EXERCISE BRIEF
Report the tally of lines in the material below that have the string "wrist", with no other output.

STORED DATA
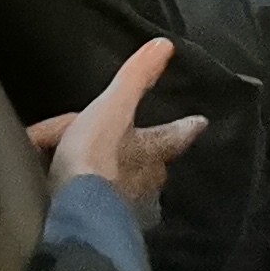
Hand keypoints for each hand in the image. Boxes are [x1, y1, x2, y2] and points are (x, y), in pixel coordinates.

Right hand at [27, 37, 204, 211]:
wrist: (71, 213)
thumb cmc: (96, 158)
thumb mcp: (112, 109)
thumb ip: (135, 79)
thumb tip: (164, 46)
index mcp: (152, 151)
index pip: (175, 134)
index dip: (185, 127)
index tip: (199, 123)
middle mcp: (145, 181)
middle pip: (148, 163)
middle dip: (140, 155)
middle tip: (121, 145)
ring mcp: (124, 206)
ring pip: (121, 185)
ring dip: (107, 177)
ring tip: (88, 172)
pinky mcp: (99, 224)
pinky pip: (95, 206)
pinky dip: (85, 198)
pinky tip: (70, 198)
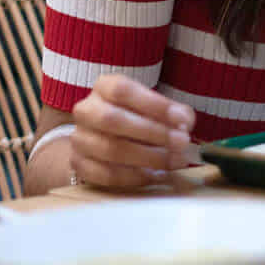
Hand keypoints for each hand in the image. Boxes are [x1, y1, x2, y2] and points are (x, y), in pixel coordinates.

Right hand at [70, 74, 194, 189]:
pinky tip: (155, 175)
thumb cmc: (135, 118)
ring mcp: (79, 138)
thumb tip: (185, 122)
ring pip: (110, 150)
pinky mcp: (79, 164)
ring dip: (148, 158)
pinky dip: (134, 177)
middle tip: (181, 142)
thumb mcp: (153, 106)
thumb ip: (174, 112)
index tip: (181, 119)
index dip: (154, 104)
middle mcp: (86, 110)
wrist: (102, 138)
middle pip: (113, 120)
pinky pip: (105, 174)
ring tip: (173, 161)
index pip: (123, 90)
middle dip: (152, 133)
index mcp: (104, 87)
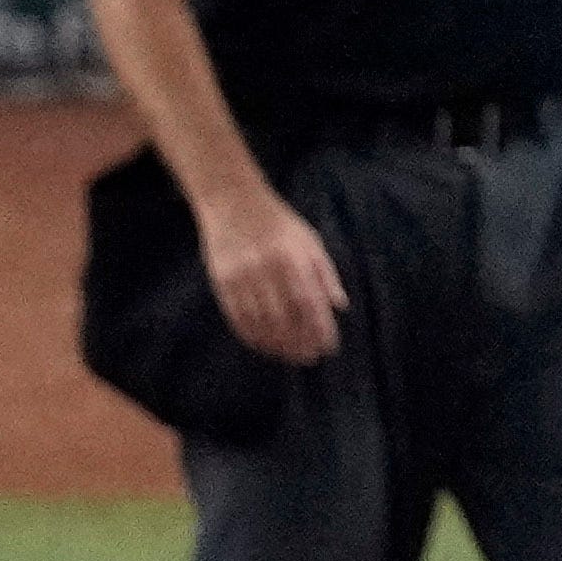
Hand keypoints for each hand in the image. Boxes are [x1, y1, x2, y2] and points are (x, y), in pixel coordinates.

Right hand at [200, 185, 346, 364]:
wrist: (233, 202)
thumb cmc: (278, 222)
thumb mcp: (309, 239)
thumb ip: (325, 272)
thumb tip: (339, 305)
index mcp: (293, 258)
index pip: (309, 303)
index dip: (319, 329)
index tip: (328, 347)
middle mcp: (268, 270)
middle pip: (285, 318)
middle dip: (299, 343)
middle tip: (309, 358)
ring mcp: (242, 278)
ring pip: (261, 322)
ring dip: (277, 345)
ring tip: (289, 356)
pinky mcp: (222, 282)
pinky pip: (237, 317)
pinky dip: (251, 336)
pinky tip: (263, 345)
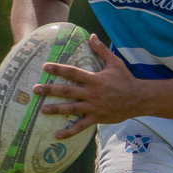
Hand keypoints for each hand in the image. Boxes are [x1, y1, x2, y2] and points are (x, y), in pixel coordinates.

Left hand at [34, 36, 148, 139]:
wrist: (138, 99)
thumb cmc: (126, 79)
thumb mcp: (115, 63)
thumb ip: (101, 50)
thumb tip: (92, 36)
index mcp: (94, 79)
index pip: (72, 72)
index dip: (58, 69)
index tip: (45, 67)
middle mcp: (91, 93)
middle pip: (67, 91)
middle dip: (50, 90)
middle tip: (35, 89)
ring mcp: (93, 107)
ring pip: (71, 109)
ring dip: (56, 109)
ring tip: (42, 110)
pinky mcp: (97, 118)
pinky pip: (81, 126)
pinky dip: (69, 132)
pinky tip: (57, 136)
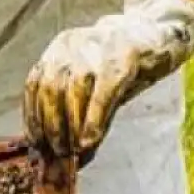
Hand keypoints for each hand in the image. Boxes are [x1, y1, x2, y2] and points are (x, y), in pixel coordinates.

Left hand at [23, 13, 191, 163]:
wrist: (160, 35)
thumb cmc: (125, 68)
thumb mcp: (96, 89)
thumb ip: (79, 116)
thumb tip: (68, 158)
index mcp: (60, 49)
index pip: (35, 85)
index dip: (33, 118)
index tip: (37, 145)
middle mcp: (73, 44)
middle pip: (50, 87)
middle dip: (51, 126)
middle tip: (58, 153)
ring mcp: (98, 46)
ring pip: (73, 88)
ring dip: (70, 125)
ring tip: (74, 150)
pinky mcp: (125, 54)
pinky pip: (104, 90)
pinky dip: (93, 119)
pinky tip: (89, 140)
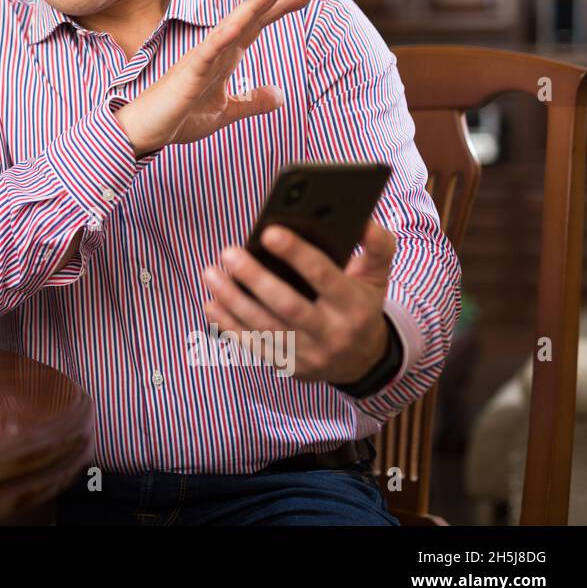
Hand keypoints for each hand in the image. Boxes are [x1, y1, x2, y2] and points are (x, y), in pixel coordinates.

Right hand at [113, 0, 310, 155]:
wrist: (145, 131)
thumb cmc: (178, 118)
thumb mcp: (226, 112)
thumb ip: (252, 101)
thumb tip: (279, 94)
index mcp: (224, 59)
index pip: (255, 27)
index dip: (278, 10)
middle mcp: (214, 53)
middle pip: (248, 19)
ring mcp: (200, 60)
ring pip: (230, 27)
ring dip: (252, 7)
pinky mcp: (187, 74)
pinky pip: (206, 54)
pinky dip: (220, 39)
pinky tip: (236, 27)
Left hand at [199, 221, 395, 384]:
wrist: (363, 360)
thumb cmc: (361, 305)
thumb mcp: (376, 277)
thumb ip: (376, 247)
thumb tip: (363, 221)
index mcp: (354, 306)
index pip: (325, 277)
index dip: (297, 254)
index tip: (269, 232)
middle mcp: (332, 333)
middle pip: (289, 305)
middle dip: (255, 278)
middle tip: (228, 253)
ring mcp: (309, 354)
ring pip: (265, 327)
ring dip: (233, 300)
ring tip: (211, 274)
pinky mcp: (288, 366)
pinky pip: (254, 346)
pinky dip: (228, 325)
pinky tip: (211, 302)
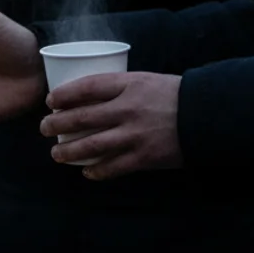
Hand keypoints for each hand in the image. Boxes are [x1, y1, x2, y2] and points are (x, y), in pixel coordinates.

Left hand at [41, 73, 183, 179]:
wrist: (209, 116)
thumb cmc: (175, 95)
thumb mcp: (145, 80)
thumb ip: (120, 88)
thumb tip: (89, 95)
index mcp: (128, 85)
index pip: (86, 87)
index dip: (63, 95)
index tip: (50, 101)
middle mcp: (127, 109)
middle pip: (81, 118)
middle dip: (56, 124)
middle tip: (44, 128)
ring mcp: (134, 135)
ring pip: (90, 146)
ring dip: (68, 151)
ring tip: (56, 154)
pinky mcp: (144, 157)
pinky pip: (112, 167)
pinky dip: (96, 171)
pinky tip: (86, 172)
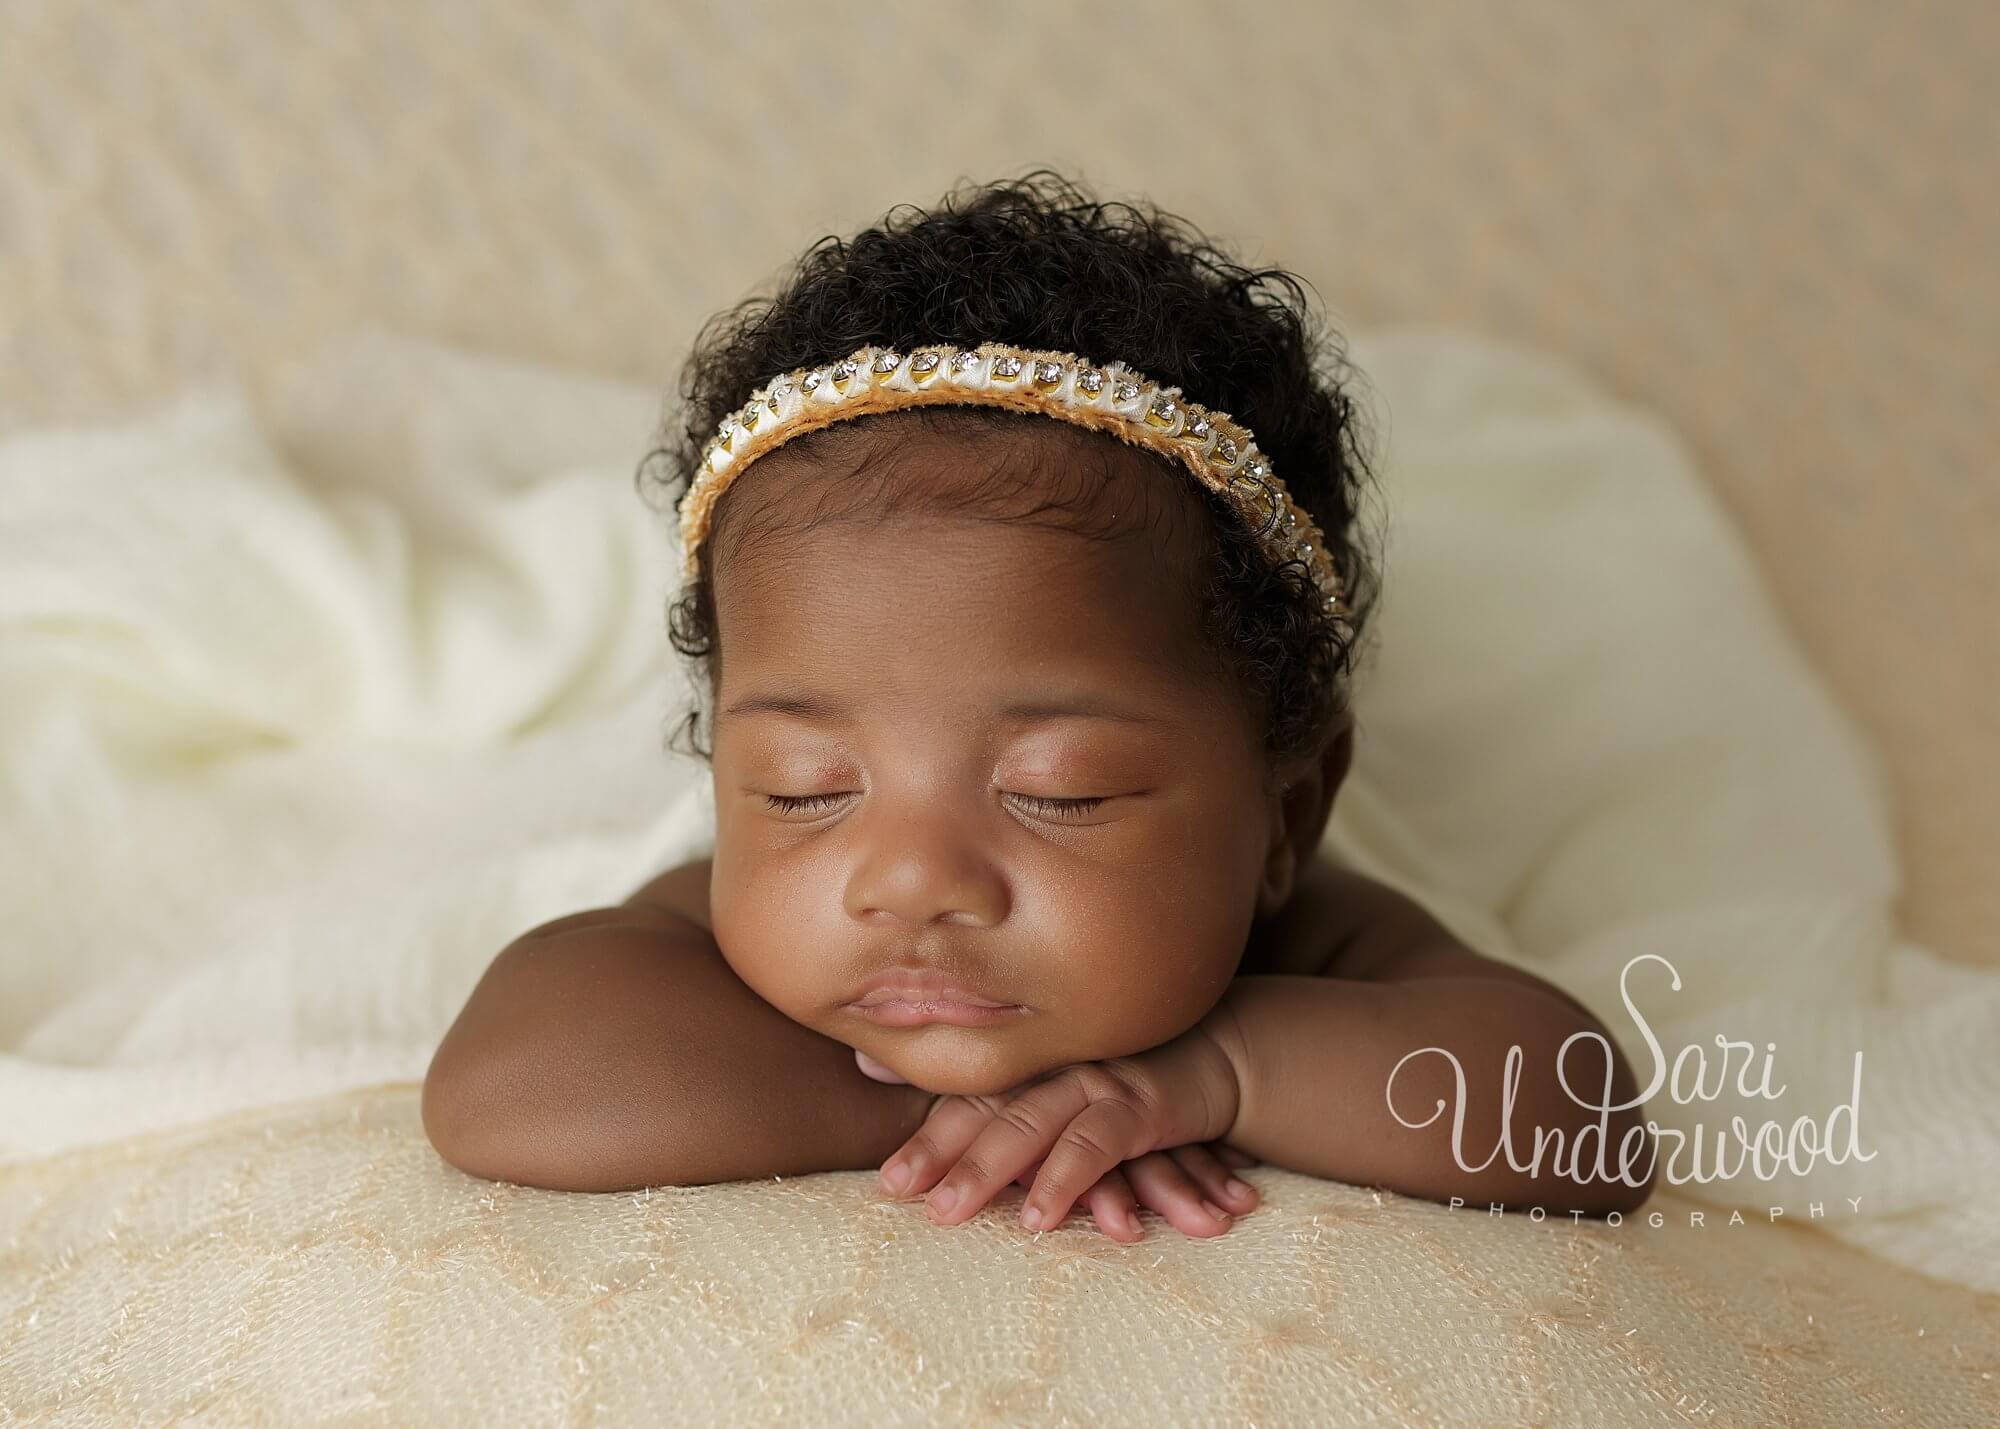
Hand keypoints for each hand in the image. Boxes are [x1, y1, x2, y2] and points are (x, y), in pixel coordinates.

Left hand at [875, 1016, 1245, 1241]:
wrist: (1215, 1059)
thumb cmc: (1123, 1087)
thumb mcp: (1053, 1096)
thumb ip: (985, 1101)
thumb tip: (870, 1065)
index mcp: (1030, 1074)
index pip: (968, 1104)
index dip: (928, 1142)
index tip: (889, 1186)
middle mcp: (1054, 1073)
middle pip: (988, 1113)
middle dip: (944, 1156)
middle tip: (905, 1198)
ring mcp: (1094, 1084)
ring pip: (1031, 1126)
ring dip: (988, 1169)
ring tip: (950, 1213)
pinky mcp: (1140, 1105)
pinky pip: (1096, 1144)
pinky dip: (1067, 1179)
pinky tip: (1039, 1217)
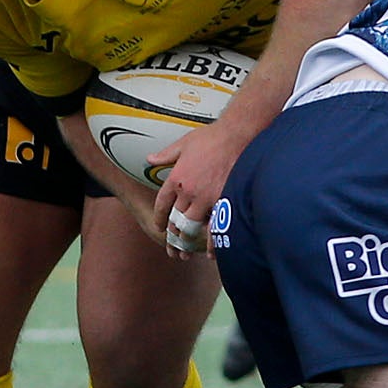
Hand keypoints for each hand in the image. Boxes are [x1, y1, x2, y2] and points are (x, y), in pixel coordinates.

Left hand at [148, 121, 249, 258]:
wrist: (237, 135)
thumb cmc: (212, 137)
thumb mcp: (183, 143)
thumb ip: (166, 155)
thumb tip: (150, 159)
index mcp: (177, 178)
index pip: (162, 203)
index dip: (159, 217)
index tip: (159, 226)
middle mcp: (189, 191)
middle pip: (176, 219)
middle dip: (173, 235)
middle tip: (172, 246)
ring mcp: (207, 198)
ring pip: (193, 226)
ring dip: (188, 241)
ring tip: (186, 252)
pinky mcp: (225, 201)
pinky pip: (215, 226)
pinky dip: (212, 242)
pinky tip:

OUTPUT BELOW
10